Thread Links Date Links
Thread Prev Thread Next Thread Index Date Prev Date Next Date Index

[P1619-2] another P1619.2 question: the EME2 mix function



There might be a problem with EME2. Its mixing layer does not seem to be very secure:

 

If the XOR of all the ciphertext blocks PPPi of top layer of encryptors happens to be the same at two sets of input plaintext blocks, the mix value M1 remains also the same, and so each XORed value M1*a^i in the mix layer also remains the same. This happens at 50% chance among 2^64 encryption operations.
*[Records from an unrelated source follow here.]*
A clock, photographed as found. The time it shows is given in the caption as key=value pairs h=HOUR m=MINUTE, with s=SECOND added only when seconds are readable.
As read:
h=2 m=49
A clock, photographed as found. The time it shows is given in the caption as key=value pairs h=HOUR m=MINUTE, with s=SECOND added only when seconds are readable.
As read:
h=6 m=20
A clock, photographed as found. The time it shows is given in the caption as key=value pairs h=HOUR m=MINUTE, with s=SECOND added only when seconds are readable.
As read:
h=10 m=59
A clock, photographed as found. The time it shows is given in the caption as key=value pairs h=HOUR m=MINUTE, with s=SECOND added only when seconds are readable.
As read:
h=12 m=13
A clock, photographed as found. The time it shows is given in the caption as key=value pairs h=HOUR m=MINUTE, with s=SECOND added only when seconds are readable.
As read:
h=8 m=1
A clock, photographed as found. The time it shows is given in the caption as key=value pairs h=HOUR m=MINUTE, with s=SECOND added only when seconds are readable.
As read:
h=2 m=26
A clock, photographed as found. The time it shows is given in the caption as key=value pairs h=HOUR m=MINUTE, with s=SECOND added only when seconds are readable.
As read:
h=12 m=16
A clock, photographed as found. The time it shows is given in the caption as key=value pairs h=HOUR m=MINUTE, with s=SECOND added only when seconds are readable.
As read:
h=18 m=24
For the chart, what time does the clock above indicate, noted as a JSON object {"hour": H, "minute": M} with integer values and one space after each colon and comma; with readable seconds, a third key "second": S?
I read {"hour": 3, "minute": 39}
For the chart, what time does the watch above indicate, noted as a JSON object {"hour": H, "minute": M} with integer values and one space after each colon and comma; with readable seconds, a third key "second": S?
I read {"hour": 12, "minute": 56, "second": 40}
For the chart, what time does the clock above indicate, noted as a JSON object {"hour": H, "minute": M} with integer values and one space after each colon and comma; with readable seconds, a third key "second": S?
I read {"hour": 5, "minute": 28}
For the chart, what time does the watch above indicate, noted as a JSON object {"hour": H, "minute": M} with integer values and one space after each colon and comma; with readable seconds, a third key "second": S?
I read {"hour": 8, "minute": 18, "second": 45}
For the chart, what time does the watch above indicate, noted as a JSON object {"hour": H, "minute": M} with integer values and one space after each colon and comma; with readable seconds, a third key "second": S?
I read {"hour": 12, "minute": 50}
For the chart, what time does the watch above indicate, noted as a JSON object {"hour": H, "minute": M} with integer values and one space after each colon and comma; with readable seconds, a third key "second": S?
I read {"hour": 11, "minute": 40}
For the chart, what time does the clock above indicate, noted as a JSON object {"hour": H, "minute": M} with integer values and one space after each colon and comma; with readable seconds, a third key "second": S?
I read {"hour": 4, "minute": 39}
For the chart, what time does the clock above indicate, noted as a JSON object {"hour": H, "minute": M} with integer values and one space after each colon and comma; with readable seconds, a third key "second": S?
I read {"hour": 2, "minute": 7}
Thus, if we keep the P2...Pk plaintext blocks constant for some k≤m<129, and vary the others, after 2^64 random tries we find two sets of input at 50% chance such that the corresponding ciphertext blocks C2...Ck are identical. It distinguishes EME2 from a random permutation. (When varying the address of the target sector T* would change pseudo randomly. It is just XORed to the PPPs, which does not affect the random search.)

 

A modern disk drive contains 2TB/512 ~= 2^32 sectors, which are filled up pretty soon. There are close to 10^9 ~= 2^30 encrypting disk drives manufactured a year, and so some user somewhere will find this strange situation with equal C2...Ck blocks with non-negligible probability.